My efforts to master lightning quick tumbling that bewildered me, to conquer the vault that terrified me, and the beam that I approached with fear and awe, demonstrated to anyone with half an eye that gymnastics would never be my personal glory sport. But I kept plugging away at it. It was just one of many incidents in a string of attempts to fit in with the cool kids.

It makes me a little sad to think about it. I didn't see then what I do now, of course. Who does at age ten? I didn't see my own strengths , as I pored over gymnastics books from the library, like I could learn it by osmosis. I didn't see that the quieter grace of dance would suit my long lines better, or that people who are afraid to do flip flops should find a sport that doesn't involve them.


So I sat there that day, totally ignorant that my true passion would be revealed to me in an innocuous conversation over the salty ham in our free federal lunch. My friends were talking about their upcoming meet again. I mostly listened but trying to be empathetic, I asked, "Are you nervous?"

A fifth grader, Sonia, shrugged. "Nah. Ain't no scoring at this one. Everybody gets a trophy for going. It's just for show."

"Oh, so an exhibition." I knew what that was because my dad had taken me to one a few months before when the US gymnastics team had come through on tour.

"A what?" one of the girls asked me.

"An exhibition. A show, no points," I said.

"Girl, you know some big words."

I was confused. Everbody knew what an exhibition was. Right?

"Yeah, you talk like a reporter," another one said.

I was embarrassed so I just shut my mouth again and let the conversation wander away.

I think about that now because it's the moment where I realized that big words are a part of me. I've been teased in years since for using $2 words. I don't care. Boys have earned kisses in long gone days for knowing and using $2 words. $2 words were rewarded at our dinner table and encouraged in our family discussions.

My husband quickly learned the magic of $2 words for me early in our relationship and wields his knowledge to great effect. Smart man, my husband.

Maybe my thing is verbal gymnastics. I don't know. I didn't think it was a big deal then that I always won the spelling bee or reading competitions. It's not like I tried. And I got used to friends teasing me about my vocabulary, in time. It took until high school before I quit editing myself when I spoke, trying to weed all the $2 words out so no one would look at me strangely. By then, it's not like they couldn't figure out that I was smart when I would segregate myself at lunch to finish a book I found more interesting than the conversation. They tolerated it because I knew how to put my books aside and play, too. Even among that group of classic overacheivers, though, I was a word nerd in a totally different league.

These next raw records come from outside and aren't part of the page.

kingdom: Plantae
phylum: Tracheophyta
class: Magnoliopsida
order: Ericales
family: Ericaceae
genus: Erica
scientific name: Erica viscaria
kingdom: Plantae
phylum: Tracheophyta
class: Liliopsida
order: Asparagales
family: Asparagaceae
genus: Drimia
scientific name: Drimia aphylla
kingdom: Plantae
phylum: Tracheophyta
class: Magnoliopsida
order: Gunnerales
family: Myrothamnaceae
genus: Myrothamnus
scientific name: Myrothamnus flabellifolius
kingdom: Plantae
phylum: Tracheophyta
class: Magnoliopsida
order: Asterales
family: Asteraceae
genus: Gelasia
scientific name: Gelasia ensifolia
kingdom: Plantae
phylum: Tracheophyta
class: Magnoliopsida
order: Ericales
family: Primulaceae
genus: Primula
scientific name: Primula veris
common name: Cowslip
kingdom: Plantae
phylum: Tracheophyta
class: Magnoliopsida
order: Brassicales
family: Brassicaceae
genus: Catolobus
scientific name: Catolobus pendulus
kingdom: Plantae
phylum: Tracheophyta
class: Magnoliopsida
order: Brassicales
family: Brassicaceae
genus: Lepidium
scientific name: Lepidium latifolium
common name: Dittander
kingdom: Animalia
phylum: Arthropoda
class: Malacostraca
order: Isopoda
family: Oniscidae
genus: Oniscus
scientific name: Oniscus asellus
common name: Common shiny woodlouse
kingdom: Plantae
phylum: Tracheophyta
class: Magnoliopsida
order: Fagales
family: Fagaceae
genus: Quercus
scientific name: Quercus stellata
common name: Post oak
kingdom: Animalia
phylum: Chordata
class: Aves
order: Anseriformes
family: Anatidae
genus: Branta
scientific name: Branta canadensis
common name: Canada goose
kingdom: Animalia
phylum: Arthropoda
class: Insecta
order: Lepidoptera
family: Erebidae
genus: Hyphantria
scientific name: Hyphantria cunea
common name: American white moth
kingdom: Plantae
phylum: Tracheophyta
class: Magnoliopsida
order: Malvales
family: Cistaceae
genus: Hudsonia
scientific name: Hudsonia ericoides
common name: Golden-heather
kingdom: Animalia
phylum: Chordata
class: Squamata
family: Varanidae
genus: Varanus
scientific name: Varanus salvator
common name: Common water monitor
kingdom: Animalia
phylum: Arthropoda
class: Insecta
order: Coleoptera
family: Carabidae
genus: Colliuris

That's okay, though. It's not like I understood chemistry or calculus, my personal kryptonite.

In our house, big words earn you kisses when used in a sentence and random pop cultural references get a high five. We traverse the silly to sublime on a daily basis, often in the same conversation.

Words, man. The best ones drip with the honey of lexical perfection.

Mwah!

7 comments:

Annette Lyon said...

Apparently we were separated at birth. My family is very much the same, and I've had friends confess (years after the fact) that they didn't want to play with me when we were little because they didn't understand the words I used.

Word nerds unite!

Kimberly Vanderhorst said...

This post hit very, very close to home.

I just used the words voracious and trepidatious in the same sentence.

p.s. Have you seen the site youwriteon.com? I am loving it!

Brillig said...

Oh yeah. I hear ya. My dad is an English lit prof and my mom is a writer. Words were a very big deal in the home I grew up in. Whenever we kids would fight, my mom would make us spell hard words. It worked. We would stop fighting in order to spell! haha. Still, I was a master at spelling and understanding the hard words, but I'm not sure I ever used them regularly. Maybe that part of my brain is missing...

Great post!

Brillig said...

Oh, and speaking of great posts, I loved your post over at Bloggers Annex. Congrats on that, by the way!

Alison Wonderland said...

Love the big words, adore them! Some times I like to pull a few out just because I can and sometimes I do it without thinking but I just can't help it, I love the taste of them.

charrette said...

Great post. LOVE the verbal gymnastics idea. Great sport for a writer. And I'm oh-so-infatuated with your last sentence.

Words were highly prized in our house too. (Though I never got any cash. I should ask for retroactive pay.) Best word reward ever: Washington D.C. for the National Spelling Bee. Best word curse ever: Intimidating all those boys.

Now I'm married to a writer/director. Words galore!

Anonymous said...

My brother once accused my sister of reading the dictionary so she could sound smart! I thought "what a good idea" and started doing just that. Drives people crazy, doesn't it?